Рассказы | страница 131



Словесно он уже включал себя в нашу семью как безальтернативный кандидат в женихи моей дочери.

Старший сын Боря и дочь Екатерина по характеру тоже были защитниками. Все трое уродились мамиными детьми. Гриша выражал свои протесты с миротворческой мягкостью, но покушаясь, как говорили тогда, «на основы»; Боря отстаивал справедливость с офицерской твердостью, но в ситуациях личных, на «основы» не покушаясь, поскольку давал присягу; а Катя — с бурным темпераментом, на которое дает право очарование.

Мать их и меня неустанно от чего-то уберегала. В летние воскресные дни, на даче, — от перегрева, накрывая голову самодельным газетным пирожком, а вечерами обороняла веером от въедливой мошкары. В будние дни она пыталась спасать меня от завистников, что было сложнее и безнадежнее, чем от назойливых комаров. Завидовать же в те годы было чему: жена, которую называли «видной женщиной», чтоб не назвать красавицей; сын и дочь, которых именовали рослыми, милыми, избегая назвать одаренными маминым обаянием и маминой внешностью. А как жена охраняла меня от недугов! Хоть здоровье мое — понимаю это ныне, в беспробудном своем сиротстве — было несокрушимым. Господь, пошли, наконец, недуг, который бы меня сокрушил!

Катю и Виссариона сближала, кроме страсти обыкновенной, страсть к рисованию, к живописи. Мастерство они приобретали в Высшем художественном училище. На бумаге и на холсте воссоздавали друг друга. Катя дарила Виссариону его поясные портреты, сосредотачиваясь на лице. А он изображал мою дочь в полный рост, акцентируясь не столько на привлекательности ее лица, сколько на привлекательности фигуры. Во мне это вызывало затаенный отцовский протест.
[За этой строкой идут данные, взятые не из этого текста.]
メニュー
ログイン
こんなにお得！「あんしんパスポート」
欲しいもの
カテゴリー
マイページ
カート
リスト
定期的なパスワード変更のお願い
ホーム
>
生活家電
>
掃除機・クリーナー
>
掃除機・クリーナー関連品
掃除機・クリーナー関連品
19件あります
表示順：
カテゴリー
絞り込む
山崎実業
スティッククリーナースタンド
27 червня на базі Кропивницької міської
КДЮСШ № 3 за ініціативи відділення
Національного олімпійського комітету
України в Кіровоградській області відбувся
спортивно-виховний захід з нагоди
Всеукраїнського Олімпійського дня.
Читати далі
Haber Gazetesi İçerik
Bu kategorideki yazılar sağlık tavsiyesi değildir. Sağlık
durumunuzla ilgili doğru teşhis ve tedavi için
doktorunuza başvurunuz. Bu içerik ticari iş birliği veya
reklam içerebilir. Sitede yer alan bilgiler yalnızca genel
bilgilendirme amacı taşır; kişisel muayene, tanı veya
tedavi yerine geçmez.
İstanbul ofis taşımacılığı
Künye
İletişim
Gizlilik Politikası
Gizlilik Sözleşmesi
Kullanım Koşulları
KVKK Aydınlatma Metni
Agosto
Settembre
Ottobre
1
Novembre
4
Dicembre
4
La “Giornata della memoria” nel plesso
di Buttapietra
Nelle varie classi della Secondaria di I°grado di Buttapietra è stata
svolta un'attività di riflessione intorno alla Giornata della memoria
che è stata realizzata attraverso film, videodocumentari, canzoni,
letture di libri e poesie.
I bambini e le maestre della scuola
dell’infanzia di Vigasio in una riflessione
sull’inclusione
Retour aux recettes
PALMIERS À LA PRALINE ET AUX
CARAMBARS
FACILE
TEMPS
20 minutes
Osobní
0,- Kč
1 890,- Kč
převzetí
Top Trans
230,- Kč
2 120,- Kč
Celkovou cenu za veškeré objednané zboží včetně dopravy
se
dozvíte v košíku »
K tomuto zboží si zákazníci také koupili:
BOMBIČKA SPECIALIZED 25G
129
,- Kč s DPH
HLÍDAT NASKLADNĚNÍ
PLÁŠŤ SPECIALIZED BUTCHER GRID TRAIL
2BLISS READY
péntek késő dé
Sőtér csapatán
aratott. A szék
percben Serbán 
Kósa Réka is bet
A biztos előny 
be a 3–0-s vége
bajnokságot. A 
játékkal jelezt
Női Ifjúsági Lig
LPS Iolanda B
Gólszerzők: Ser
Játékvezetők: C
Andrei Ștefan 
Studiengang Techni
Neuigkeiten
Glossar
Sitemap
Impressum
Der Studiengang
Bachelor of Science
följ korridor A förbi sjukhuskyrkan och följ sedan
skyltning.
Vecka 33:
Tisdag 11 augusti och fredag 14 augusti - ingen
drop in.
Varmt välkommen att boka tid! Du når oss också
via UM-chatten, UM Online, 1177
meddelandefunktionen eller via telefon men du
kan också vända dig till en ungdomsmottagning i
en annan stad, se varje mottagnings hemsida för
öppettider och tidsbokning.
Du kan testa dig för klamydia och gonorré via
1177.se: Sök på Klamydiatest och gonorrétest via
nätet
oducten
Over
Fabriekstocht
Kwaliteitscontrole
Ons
Казавшаяся не способной сгибаться, гордая шея Виссариона, его ухарски развернутые, словно готовые принять на себя чей-то прыжок, плечи выглядели по-мужски безупречными, соответствовали самым придирчивым нормам. Но лицо нормам не соответствовало — в нем наблюдались противоречия: строгая правильность черт и внезапное простодушие озорства. Озорство, однако, лишь выдавало себя за наивную бесшабашность — на самом деле, оно призвано было что-то в характере и поступках загримировать. Многослойные стекла очков прятали его взгляд, а челка прикрывала, казалось, его мысли. Лоб, впрочем, как и разворот плеч, был такой раздольный, что челке не удавалось приуменьшить его значительность. Рассуждая, Виссарион приглаживал, точно холил, ласкал свою челку. Одним словом, разного рода раздольности было в его облике предостаточно. Как и маневренности, разгадать которую любовь Кате мешала. Все принималось ею за дальновидность и мудрость.